Exercise> Return, with both end lines included, exactly what the data below holds from the line with "Komisia pre šport, rekreáciu a cestovný" through the line with "При примерке сразу", though not the pictures.

Data for this exercise>

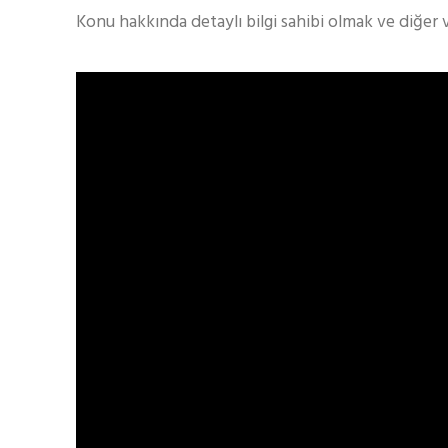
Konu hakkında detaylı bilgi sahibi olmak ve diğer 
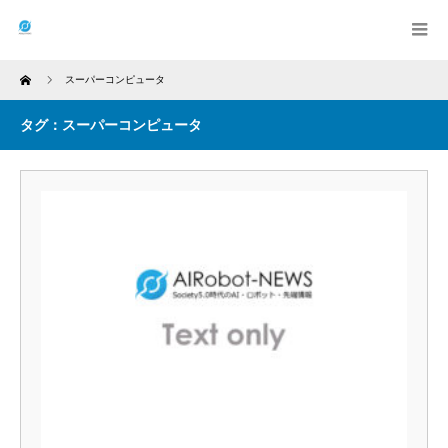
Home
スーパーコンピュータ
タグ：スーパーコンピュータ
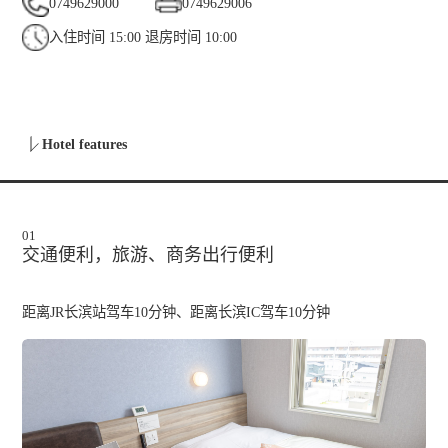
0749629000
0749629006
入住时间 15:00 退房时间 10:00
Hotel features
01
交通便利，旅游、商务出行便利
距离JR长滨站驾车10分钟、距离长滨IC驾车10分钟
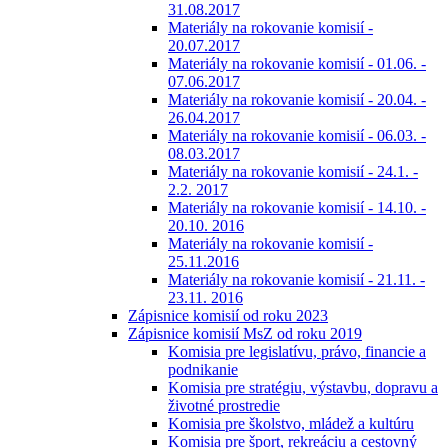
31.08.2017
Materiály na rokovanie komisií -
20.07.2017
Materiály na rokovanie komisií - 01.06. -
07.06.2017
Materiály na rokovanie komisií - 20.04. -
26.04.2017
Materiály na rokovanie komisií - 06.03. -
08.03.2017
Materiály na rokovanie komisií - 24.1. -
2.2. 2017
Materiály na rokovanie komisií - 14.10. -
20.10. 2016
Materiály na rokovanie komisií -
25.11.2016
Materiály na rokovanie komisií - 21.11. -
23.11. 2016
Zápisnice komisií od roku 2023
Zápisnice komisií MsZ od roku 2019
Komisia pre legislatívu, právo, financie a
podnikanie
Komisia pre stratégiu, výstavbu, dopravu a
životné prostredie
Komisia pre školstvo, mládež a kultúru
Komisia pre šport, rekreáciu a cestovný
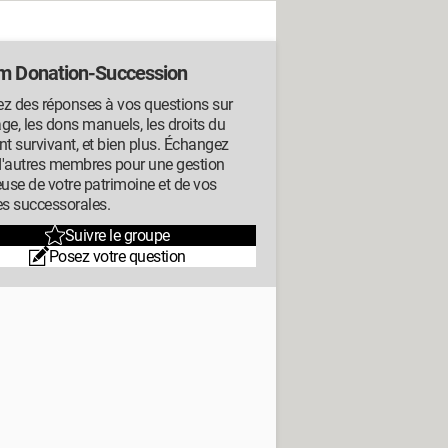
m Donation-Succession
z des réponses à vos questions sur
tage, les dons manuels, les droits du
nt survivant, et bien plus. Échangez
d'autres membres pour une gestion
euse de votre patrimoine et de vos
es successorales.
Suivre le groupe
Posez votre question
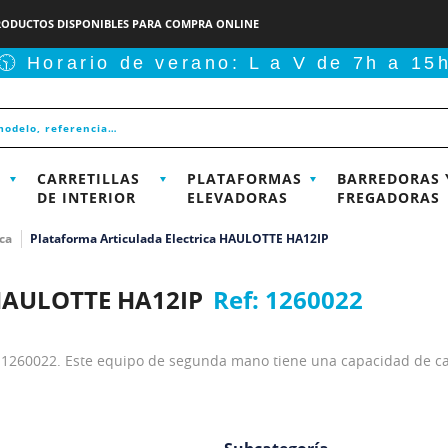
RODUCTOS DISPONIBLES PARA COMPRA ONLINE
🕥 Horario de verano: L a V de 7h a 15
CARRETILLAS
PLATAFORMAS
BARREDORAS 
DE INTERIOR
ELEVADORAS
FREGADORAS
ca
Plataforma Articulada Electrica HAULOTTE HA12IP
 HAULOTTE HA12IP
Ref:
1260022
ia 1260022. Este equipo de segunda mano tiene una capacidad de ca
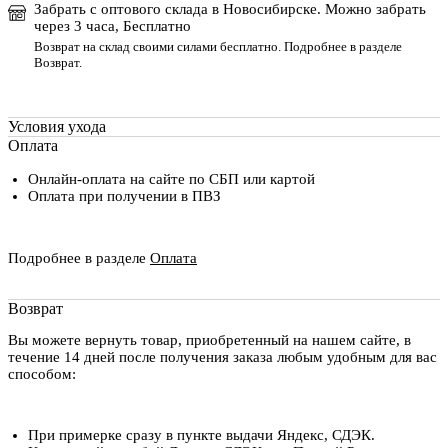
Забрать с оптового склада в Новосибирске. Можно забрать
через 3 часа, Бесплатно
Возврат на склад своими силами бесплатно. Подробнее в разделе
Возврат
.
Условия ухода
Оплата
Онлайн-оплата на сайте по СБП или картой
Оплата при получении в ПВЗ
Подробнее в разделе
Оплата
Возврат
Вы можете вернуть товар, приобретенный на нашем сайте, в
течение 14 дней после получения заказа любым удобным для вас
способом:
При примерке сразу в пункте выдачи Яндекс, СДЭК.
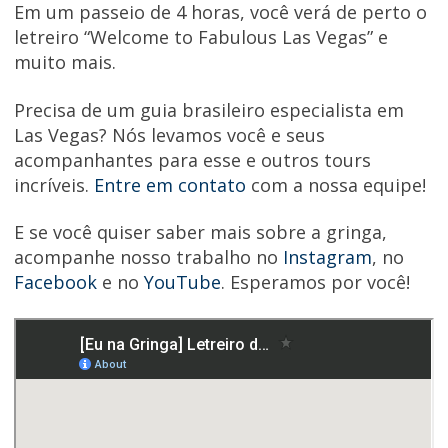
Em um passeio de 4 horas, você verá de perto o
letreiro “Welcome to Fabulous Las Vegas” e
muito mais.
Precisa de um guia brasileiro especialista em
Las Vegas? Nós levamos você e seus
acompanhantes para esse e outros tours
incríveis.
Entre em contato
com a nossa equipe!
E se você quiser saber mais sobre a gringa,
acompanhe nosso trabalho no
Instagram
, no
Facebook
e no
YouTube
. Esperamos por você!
---
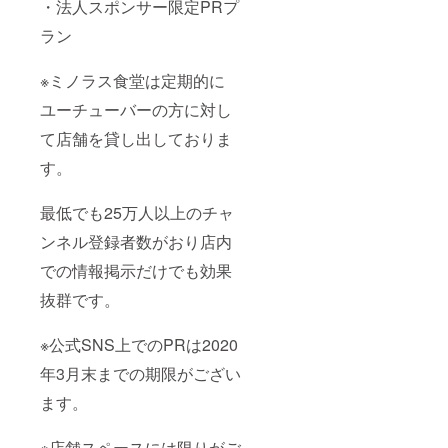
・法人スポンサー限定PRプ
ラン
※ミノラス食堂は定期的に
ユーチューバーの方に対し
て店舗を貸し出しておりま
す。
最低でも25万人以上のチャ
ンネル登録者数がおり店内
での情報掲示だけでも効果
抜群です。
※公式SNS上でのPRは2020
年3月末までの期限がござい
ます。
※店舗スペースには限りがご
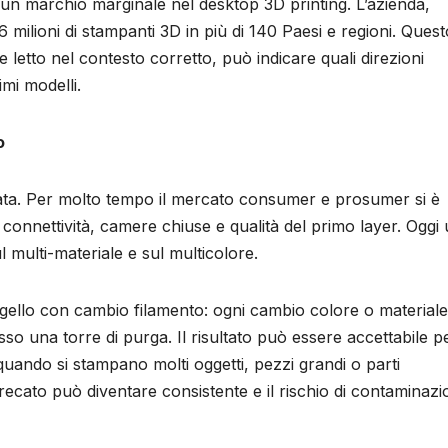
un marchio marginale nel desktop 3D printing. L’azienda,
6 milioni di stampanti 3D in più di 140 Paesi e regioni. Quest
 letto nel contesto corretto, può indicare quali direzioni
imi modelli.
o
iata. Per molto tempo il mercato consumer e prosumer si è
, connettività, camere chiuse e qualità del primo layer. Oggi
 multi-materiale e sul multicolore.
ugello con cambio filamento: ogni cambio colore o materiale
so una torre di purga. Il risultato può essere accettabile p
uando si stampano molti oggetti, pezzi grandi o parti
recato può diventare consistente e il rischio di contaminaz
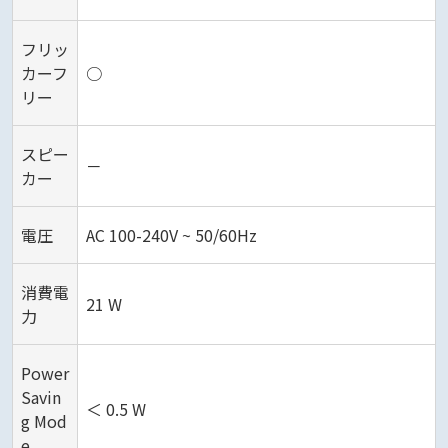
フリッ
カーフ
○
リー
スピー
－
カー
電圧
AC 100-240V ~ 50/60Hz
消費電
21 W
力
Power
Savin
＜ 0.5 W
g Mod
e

Solved problem>
Komisia pre šport, rekreáciu a cestovný
m Donation-Succession
z des réponses à vos questions sur
tage, les dons manuels, les droits du
nt survivant, et bien plus. Échangez
d'autres membres pour une gestion
euse de votre patrimoine et de vos
es successorales.
Suivre le groupe
Posez votre question
RODUCTOS DISPONIBLES PARA COMPRA ONLINE
🕥 Horario de verano: L a V de 7h a 15
CARRETILLAS
PLATAFORMAS
BARREDORAS 
DE INTERIOR
ELEVADORAS
FREGADORAS
ca
Plataforma Articulada Electrica HAULOTTE HA12IP
 HAULOTTE HA12IP
Ref:
1260022
ia 1260022. Este equipo de segunda mano tiene una capacidad de ca
Забрать с оптового склада в Новосибирске. Можно забрать
через 3 часа, Бесплатно
Возврат на склад своими силами бесплатно. Подробнее в разделе
Возврат
.
Условия ухода
Оплата
Онлайн-оплата на сайте по СБП или картой
Оплата при получении в ПВЗ
Подробнее в разделе
Оплата
Возврат
Вы можете вернуть товар, приобретенный на нашем сайте, в
течение 14 дней после получения заказа любым удобным для вас
способом:
При примерке сразу в пункте выдачи Яндекс, СДЭК.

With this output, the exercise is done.